Donald Trump e Hassan Rohani, Presidente iraniano, voltaram à troca de ameaças. Depois de este último ter dito ao seu homólogo americano para não “brincar com a cauda do leão” (expressão idiomática persa que em português equivale a “não brincar com o fogo”) porque um conflito com o Irão seria a “mãe de todas as guerras”, Trump ordenou a Rohani para que não volte a ameaçar os EUA sob pena de sofrer “consequências como poucos conheceram ao longo da história”. “Nunca, nunca mais volte a ameaçar os EUA”.

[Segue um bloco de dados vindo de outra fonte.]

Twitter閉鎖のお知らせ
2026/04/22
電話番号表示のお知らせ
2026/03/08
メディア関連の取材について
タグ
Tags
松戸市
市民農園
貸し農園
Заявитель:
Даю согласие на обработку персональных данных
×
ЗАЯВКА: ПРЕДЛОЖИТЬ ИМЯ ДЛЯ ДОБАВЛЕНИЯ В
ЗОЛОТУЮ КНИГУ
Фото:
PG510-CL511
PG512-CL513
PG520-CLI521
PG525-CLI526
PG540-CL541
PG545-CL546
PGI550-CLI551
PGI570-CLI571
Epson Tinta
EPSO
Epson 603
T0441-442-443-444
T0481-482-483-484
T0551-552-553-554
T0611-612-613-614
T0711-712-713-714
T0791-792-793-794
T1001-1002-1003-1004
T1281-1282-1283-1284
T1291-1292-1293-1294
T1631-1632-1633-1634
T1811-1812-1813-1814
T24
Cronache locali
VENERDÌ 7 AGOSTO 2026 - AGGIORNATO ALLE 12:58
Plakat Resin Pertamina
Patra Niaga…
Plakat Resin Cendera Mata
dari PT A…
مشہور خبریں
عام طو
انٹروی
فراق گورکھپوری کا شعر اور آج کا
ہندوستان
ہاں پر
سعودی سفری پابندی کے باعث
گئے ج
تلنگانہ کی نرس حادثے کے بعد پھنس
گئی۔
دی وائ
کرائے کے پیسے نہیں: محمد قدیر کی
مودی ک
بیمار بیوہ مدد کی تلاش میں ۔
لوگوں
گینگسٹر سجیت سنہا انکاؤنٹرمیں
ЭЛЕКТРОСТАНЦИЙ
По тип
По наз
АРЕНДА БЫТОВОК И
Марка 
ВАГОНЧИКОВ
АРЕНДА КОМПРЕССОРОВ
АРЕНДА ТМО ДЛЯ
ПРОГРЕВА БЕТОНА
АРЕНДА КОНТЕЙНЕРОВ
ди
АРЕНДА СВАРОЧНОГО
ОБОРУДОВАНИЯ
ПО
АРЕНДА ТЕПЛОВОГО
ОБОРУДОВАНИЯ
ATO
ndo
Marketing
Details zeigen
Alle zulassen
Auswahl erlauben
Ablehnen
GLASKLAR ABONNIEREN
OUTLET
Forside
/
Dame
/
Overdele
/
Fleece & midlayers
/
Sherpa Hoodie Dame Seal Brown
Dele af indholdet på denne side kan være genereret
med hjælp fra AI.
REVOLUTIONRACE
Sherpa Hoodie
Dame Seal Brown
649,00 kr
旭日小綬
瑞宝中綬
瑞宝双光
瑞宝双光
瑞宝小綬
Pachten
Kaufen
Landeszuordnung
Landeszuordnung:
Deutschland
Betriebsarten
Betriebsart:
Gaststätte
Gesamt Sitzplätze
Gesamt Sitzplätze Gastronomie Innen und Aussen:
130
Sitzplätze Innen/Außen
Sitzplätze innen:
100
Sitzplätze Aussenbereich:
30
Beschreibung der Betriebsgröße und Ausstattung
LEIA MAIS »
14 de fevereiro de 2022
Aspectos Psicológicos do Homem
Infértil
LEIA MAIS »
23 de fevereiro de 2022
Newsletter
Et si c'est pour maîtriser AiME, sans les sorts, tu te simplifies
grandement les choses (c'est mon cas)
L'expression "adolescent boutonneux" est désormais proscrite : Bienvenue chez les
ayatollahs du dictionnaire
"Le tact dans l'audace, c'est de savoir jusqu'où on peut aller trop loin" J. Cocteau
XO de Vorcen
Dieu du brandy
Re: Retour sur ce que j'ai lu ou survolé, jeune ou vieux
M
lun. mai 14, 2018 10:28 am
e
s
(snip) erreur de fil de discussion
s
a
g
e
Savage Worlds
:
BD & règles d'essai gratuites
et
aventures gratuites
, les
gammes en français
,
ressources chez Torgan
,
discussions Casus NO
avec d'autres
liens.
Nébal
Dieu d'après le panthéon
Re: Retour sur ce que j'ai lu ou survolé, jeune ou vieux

No Twitter, em mensagens publicadas no domingo à noite, Donald Trump acrescentou que os EUA deixaram de ser o país que apoia as palavras “dementes de violência e de morte” do Irão. “Cuidado”, concluiu. Tudo isto na sequência dos comentários feitos por Hassan Rohani, que a agência de notícias estatal iraniana IRNA garantiu, contudo, não representarem, de modo algum, uma ameaça de guerra - a ideia continua a ser a paz.

Trump não ficou sozinho na retórica de guerra contra o Irão. Na segunda-feira, Sarah Sanders, porta-voz da Casa Branca, disse subscrever as suas palavras, esclarecendo que quem “incitou a um confronto” foi o Irão e não os EUA. “O presidente pode ter usado uma linguagem dura, mas ele não terá medo de adotar medidas igualmente duras”, disse à “Fox News”. Já John Bolton, conselheiro de Segurança Nacional, emitiu um comunicado sobre o assunto, como que para clarificar que não se tratou de uma ameaça vã. “O Presidente disse-me que se o Irão fizer alguma coisa de mal, pagará um preço que poucos países pagaram antes”.

Do lado do Irão, não houve qualquer reação oficial, tendo Gholamhossein Gharibpour, chefe da Basij, milícia paramilitar voluntária fundado pelo falecido ayatollah Khomeini em 1979, sido dos poucos a falar sobre o assunto. “Aquilo que Trump está a fazer é mera guerra psicológica. Ele não ousaria cometer o erro de adotar medidas contra o Irão”, disse, citado pelo britânico “The Guardian”.


Mike Pompeo acusa regime de Teerão de ser uma “máfia”

Trump anunciou recentemente a saída dos EUA do acordo nuclear assinado com o Irão, com o objetivo de impedir que o país adquirisse armas nucleares, e o regresso das sanções norte-americanas. Na noite de domingo, o secretário de Estado norte-americano disse que os EUA “não têm medo” de impor sanções “ao mais alto nível”.

Também chamou ao regime de Teerão uma “máfia” que acumula riqueza enquanto o povo do país sofre e acusou os líderes religiosos iranianos de serem “homens santos hipócritas”. “Às vezes parece que o mundo deixou de ser sensível ao autoritarismo do regime iraniano e à sua campanha de violência para lá das fronteiras do país, mas o povo iraniano não tem ficado em silêncio sobre os abusos do seu governo e os EUA também não vão ficar em silêncio”, disse Pompeo num discurso na diáspora iraniana na Califórnia, acrescentando que os Estados Unidos têm uma “mensagem para os iranianos” - “Os EUA ouvem-vos e apoiam-vos. Os EUA estão convosco”.